Bloco de texto →
+---+

Ao longo deste processo, não ficou completamente claro se toda a estrutura do palco iria permanecer depois da JMJ, nem sobre se parte dela ficaria guardada. Num comunicado divulgado a 8 de julho, em que era dado a conhecer que a cobertura estava finalizada, a Câmara Municipal de Lisboa garantia que esta fora construída para lá ficar de forma permanente, sem fazer referência à restante estrutura. “Com cerca de 40 toneladas, trata-se de uma estrutura metálica espacial, tubular leve/ligeira, composta por um conjunto de telas que permitem criar jogos de som, luz e sombras no palco, que, com uma área de 3 250 metros quadrados, servirá de altar ao Papa Francisco. A estrutura conta ainda com duas laterais, que serão montadas nos próximos dias, e foi pensada no enquadramento da Ponte Vasco da Gama. Permanecerá no Parque Tejo após a Jornada Mundial da Juventude, cumprindo assim o propósito de ser uma obra para a cidade e para os lisboetas.”

+---+

Aplicar a leitura →
a – Responda, com base no texto sobre o palco da JMJ, às seguintes perguntas:
(i) Em que data foi divulgado o comunicado da Câmara Municipal de Lisboa?
(ii) Qual é o peso aproximado da estrutura descrita no comunicado?
(iii) Em que local permanecerá essa estrutura depois da Jornada Mundial da Juventude?
b – Indique se cada afirmação está de acordo com o texto sobre o palco da JMJ, respondendo sim ou não e citando as palavras do texto que o decidem:
(i) O palco tem uma área de 3 250 metros quadrados.
(ii) As duas laterais da estrutura já estavam montadas quando o comunicado foi divulgado.
(iii) O comunicado da Câmara esclarecia o que aconteceria à restante estrutura do palco.
c – Continue o texto sobre o palco da JMJ a partir do ponto em que termina.
Os registos não são necessários para estas tarefas.

+---+

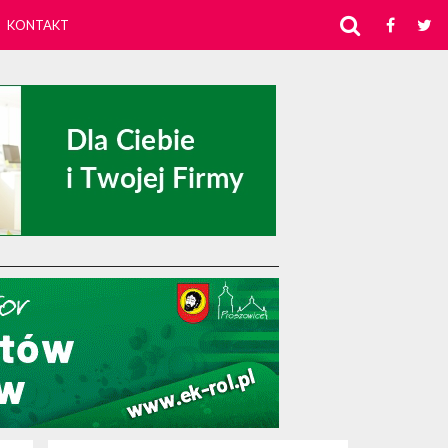
KONTAKT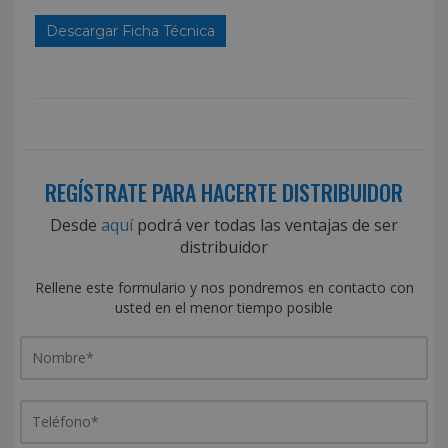
Descargar Ficha Técnica
REGÍSTRATE PARA HACERTE DISTRIBUIDOR
Desde
aquí
podrá ver todas las ventajas de ser
distribuidor
Rellene este formulario y nos pondremos en contacto con
usted en el menor tiempo posible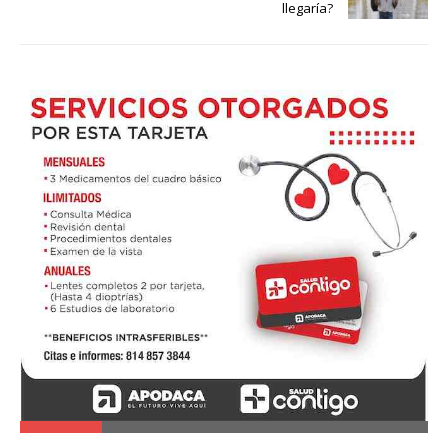
llegaría?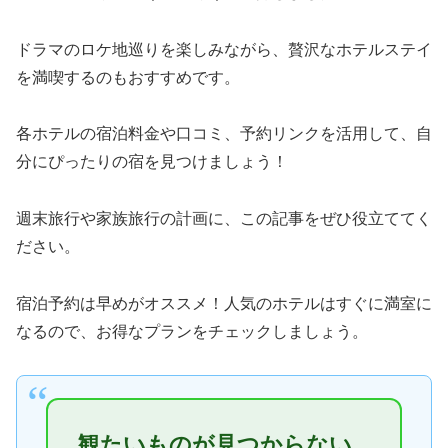
ドラマのロケ地巡りを楽しみながら、贅沢なホテルステイ
を満喫するのもおすすめです。
各ホテルの宿泊料金や口コミ、予約リンクを活用して、自
分にぴったりの宿を見つけましょう！
週末旅行や家族旅行の計画に、この記事をぜひ役立ててく
ださい。
宿泊予約は早めがオススメ！人気のホテルはすぐに満室に
なるので、お得なプランをチェックしましょう。
観たいものが見つからない…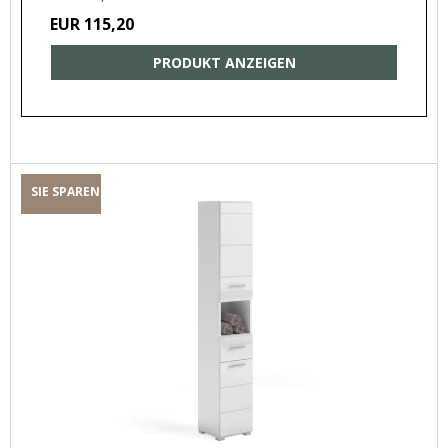
EUR 115,20
PRODUKT ANZEIGEN
SIE SPAREN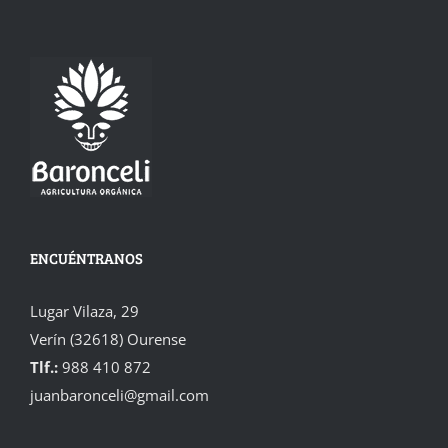
ENCUÉNTRANOS
Lugar Vilaza, 29
Verín (32618) Ourense
Tlf.:
988 410 872
juanbaronceli@gmail.com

+---+

Respostas por ordem →
a –
(i) A 8 de julho.
(ii) Cerca de 40 toneladas.
(iii) No Parque Tejo.

b –
(i) Sim: "com uma área de 3 250 metros quadrados".
(ii) Não: "duas laterais, que serão montadas nos próximos dias".
(iii) Não: "sem fazer referência à restante estrutura".

c –
Nas mesmas declarações à Agência Lusa, esta sexta-feira, a CML referiu que retirou e guardou, “tal como previsto”, a estrutura do palco instalado no Parque Tejo. Fonte da autarquia explicou que as estruturas ficarão guardadas e ao serviço da Câmara de Lisboa “para utilizações futuras”. E nota ainda que tudo o que “estava relacionado com estruturas metálicas e andaimes, que tinham sido alugados, foram devolvidos” à empresa que ficou responsável pela intervenção no Parque Tejo, a MotaEngil.
Nas questões colocadas esta sexta-feira sobre o espaço e sobre a intervenção que ainda terá de ocorrer até que o Parque Tejo seja finalmente aberto ao público, a CML não avançou quaisquer detalhes. Também não respondeu se, tendo em conta o tipo de evento a acolher, esses custos estarão ao cargo da câmara ou da responsabilidade das empresas que realizarem eventos naquele espaço.
Poucos detalhes e informação por apresentar
Ao Observador, Inês Drummond, vereadora do PS na Câmara Municipal de Lisboa, refere que das reuniões da câmara e das declarações públicas do presidente da autarquia sempre ficou a perceção de que o palco iria ficar como estava no Parque Tejo.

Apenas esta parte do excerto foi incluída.